[Electronic design files]

++++++++++++++++++++

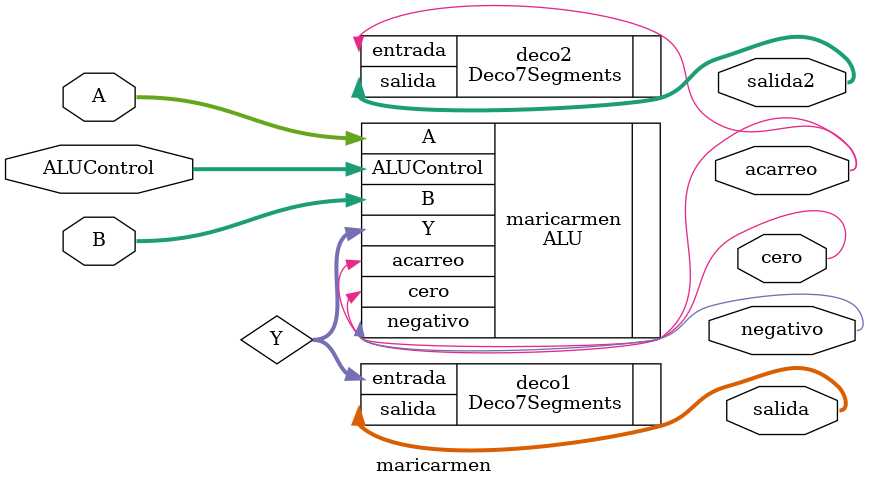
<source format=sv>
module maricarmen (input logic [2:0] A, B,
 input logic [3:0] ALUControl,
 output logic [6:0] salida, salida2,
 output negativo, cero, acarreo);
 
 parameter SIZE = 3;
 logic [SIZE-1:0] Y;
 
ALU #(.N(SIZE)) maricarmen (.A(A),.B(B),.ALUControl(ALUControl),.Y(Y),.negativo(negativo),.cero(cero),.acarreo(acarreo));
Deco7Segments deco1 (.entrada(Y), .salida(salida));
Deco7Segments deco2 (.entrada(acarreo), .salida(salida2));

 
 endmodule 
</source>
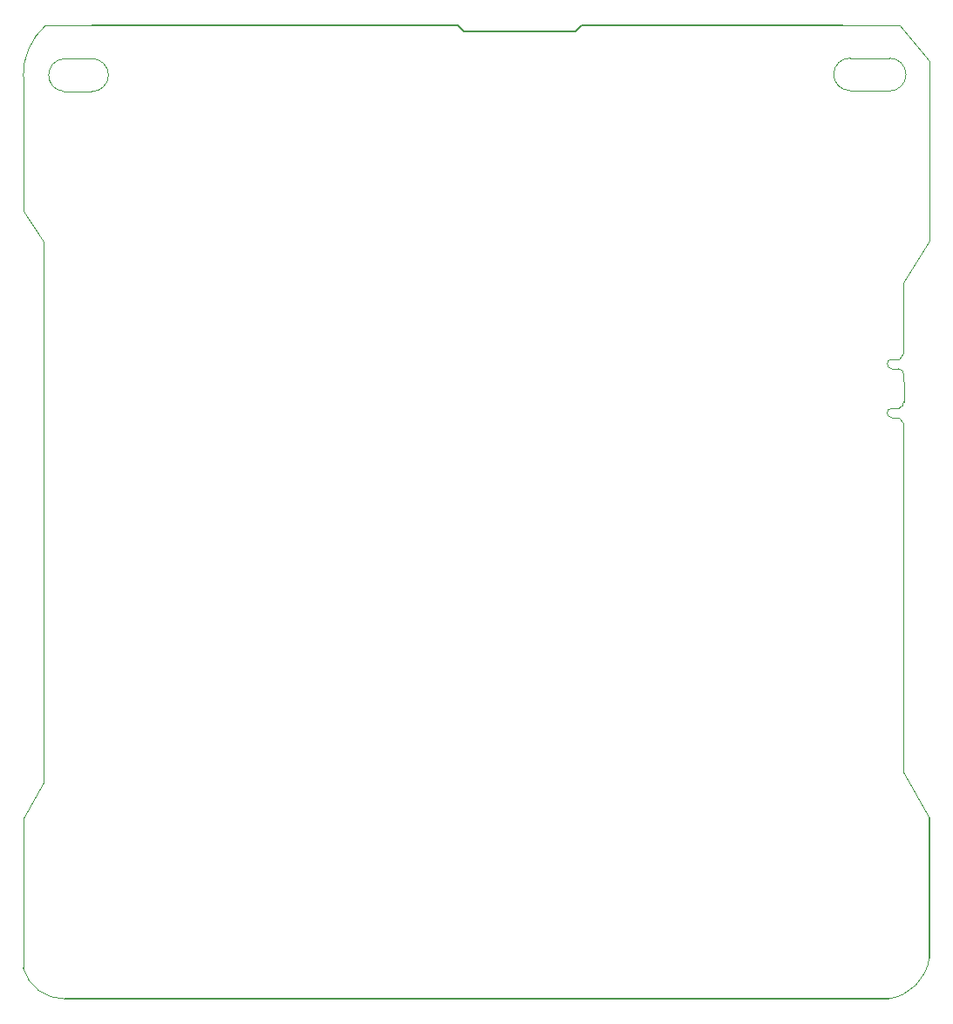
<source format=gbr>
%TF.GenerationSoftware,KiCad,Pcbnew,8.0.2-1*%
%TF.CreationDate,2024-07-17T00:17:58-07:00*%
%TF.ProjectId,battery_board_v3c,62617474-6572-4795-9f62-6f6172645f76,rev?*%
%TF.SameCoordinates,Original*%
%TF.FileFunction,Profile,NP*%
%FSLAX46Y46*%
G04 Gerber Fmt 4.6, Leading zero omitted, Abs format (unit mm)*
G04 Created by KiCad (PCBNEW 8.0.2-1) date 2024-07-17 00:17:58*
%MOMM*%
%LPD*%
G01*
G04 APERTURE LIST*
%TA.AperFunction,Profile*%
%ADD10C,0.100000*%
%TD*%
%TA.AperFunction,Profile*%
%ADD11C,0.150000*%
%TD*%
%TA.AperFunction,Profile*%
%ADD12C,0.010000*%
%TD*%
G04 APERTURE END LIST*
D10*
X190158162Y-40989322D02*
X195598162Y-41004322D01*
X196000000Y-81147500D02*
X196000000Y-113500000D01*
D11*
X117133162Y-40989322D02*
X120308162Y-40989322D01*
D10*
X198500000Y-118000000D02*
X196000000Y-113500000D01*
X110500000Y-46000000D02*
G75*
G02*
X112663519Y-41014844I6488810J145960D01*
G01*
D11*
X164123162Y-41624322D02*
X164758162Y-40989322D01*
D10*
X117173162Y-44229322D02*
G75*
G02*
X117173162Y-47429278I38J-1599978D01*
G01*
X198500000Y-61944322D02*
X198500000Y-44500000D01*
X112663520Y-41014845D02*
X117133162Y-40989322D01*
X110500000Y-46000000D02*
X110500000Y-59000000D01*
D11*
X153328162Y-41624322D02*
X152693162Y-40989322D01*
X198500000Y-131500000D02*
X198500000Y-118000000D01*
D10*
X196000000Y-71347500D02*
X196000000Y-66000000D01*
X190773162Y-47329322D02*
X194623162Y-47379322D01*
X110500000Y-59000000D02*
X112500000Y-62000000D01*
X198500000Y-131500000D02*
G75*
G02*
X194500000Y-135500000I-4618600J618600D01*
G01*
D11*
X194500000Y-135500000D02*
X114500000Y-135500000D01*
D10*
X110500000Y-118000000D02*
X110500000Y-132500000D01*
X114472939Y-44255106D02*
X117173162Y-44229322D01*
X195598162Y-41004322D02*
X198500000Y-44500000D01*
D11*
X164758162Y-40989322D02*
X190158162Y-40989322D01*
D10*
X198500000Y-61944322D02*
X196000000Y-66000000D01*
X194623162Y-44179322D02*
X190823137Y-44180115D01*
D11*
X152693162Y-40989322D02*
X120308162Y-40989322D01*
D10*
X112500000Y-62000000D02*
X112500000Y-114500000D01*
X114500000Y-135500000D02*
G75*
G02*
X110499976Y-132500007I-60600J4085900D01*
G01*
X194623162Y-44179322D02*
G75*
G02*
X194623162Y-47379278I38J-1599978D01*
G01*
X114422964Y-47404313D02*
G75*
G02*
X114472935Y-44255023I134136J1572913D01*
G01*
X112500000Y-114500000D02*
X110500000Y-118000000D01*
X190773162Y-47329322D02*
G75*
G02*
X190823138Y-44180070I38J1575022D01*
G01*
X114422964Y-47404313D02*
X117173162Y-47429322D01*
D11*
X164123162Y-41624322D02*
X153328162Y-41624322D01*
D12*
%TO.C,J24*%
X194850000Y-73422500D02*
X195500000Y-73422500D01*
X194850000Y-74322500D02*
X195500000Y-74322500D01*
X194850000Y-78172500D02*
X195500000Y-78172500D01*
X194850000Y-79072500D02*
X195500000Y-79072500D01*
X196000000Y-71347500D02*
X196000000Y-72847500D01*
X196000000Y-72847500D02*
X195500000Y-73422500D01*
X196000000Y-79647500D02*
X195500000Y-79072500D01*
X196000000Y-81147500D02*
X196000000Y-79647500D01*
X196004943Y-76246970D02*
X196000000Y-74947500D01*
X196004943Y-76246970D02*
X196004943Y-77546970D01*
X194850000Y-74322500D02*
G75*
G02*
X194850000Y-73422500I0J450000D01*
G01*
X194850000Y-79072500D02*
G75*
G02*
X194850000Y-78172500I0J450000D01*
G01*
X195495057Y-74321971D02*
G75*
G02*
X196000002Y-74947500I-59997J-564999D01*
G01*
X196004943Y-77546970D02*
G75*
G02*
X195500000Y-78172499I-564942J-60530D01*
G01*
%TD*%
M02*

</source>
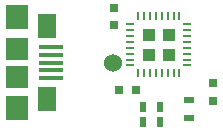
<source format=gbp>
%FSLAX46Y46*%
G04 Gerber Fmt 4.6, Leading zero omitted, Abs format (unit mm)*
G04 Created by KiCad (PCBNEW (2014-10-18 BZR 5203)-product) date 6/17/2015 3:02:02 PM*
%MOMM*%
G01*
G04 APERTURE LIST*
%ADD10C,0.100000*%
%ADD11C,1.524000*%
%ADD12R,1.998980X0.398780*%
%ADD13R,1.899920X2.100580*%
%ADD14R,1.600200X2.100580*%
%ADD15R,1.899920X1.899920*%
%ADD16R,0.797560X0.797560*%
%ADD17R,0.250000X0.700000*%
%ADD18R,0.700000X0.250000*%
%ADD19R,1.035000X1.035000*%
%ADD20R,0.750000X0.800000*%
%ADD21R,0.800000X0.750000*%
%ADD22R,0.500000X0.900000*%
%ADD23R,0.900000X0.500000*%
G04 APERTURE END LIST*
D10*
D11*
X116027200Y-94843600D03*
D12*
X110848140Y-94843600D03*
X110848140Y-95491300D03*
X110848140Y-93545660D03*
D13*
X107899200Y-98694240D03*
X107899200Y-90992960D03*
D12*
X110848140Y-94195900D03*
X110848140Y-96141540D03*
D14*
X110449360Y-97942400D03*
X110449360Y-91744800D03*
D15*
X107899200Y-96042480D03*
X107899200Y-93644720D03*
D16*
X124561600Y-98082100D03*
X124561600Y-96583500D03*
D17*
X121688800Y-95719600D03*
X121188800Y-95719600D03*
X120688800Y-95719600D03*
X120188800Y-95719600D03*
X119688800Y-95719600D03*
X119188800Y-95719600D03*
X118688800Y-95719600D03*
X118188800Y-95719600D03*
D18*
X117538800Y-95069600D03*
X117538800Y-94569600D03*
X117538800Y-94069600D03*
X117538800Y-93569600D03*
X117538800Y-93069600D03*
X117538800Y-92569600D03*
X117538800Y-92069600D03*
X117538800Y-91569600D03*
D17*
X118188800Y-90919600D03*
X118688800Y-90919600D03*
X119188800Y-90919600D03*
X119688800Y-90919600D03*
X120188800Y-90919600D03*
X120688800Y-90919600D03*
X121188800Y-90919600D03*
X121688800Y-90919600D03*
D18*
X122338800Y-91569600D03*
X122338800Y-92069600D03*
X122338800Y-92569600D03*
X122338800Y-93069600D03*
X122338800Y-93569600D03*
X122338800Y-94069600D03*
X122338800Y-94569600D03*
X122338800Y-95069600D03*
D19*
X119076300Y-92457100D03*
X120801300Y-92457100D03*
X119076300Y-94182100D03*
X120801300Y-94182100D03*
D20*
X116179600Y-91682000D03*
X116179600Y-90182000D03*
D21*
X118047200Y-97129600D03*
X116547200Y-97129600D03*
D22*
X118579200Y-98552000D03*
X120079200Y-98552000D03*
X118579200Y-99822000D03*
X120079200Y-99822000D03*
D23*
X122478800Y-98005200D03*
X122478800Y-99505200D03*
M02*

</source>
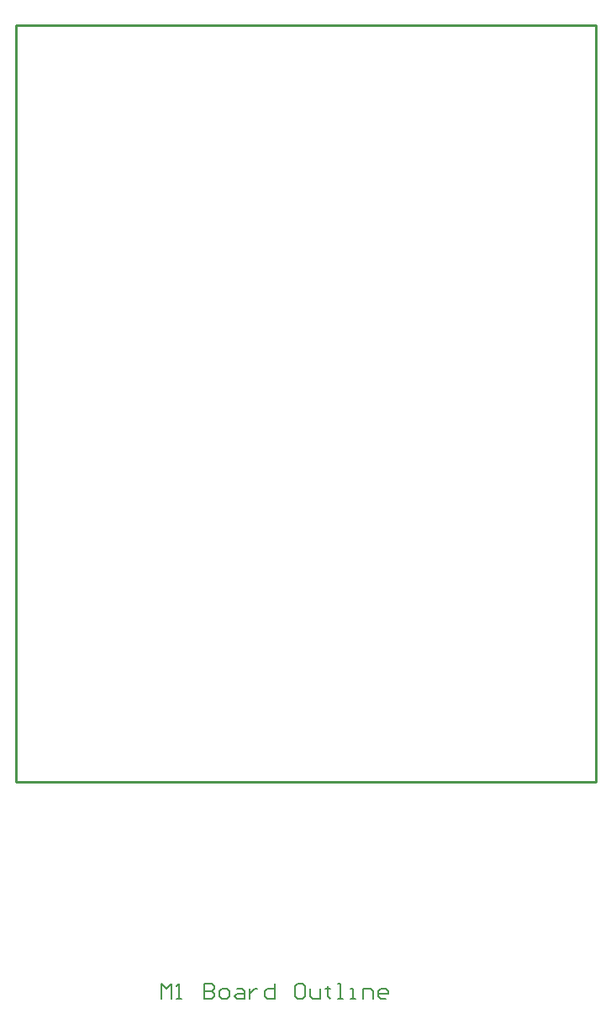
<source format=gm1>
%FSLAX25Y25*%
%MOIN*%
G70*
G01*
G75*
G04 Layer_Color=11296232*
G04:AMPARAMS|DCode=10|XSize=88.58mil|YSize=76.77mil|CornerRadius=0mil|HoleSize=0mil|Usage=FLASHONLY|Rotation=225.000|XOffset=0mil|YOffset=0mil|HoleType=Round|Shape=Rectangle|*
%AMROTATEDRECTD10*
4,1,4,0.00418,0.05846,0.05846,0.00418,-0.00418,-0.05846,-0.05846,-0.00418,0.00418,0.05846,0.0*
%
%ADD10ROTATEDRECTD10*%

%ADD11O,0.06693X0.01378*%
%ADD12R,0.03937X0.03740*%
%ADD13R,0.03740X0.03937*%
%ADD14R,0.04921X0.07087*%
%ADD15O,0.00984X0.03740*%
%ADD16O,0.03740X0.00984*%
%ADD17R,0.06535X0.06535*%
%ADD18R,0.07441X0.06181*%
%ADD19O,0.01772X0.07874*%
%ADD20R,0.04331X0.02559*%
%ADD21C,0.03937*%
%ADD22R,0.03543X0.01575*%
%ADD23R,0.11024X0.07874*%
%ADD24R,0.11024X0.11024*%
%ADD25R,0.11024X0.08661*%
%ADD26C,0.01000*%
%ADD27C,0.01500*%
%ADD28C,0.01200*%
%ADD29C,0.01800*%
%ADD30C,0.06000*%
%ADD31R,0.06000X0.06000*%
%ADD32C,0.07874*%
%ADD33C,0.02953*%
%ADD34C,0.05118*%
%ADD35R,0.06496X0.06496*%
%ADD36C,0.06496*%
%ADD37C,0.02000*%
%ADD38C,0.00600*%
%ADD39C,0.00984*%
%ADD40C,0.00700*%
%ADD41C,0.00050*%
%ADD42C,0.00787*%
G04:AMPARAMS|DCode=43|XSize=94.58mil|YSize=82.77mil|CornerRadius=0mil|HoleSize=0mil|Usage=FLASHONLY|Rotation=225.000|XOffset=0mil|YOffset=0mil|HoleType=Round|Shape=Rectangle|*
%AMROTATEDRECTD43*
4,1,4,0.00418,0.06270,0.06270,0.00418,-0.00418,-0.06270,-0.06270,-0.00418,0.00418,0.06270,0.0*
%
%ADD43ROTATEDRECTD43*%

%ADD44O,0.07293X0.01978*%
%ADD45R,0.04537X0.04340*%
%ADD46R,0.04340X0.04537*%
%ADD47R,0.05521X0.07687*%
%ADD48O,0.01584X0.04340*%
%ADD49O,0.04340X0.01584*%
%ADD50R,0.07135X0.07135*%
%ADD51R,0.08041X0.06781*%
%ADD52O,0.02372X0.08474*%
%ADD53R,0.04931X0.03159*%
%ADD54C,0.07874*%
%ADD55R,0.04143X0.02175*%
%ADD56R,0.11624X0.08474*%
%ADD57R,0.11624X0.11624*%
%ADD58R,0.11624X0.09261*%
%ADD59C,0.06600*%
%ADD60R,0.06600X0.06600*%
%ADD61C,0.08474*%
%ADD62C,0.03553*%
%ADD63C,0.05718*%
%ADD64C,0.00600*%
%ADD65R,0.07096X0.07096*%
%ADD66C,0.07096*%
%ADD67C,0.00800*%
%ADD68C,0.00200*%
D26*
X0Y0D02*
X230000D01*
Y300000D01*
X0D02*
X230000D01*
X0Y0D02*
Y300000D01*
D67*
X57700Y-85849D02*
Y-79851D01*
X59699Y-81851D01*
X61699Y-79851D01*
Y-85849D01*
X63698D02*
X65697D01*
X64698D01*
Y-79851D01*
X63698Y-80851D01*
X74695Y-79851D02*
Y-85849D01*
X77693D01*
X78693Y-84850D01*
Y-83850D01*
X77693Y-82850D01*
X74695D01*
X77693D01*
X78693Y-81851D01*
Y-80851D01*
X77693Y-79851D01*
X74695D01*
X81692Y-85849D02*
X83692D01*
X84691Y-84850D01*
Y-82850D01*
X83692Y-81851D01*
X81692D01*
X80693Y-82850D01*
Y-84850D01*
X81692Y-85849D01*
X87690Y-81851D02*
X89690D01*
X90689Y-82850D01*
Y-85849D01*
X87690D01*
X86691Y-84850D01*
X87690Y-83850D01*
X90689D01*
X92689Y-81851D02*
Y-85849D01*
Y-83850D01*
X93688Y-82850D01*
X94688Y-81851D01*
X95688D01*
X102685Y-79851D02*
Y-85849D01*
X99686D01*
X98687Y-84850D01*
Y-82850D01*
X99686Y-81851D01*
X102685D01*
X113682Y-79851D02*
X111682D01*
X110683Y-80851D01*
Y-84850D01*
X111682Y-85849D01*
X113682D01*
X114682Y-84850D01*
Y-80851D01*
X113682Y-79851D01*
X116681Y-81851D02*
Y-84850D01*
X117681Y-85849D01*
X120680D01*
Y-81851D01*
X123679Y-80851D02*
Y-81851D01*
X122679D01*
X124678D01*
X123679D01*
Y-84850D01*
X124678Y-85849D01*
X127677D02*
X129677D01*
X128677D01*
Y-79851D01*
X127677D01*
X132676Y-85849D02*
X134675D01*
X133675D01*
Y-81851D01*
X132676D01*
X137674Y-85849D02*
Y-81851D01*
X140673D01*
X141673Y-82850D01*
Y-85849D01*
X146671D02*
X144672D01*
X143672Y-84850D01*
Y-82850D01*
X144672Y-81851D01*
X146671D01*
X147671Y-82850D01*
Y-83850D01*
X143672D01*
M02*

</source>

++++++++++++++++++++

# Exercise aim
In the records above, find every line with the word "DCode" and copy it.

# Task result
G04:AMPARAMS|DCode=10|XSize=88.58mil|YSize=76.77mil|CornerRadius=0mil|HoleSize=0mil|Usage=FLASHONLY|Rotation=225.000|XOffset=0mil|YOffset=0mil|HoleType=Round|Shape=Rectangle|*
G04:AMPARAMS|DCode=43|XSize=94.58mil|YSize=82.77mil|CornerRadius=0mil|HoleSize=0mil|Usage=FLASHONLY|Rotation=225.000|XOffset=0mil|YOffset=0mil|HoleType=Round|Shape=Rectangle|*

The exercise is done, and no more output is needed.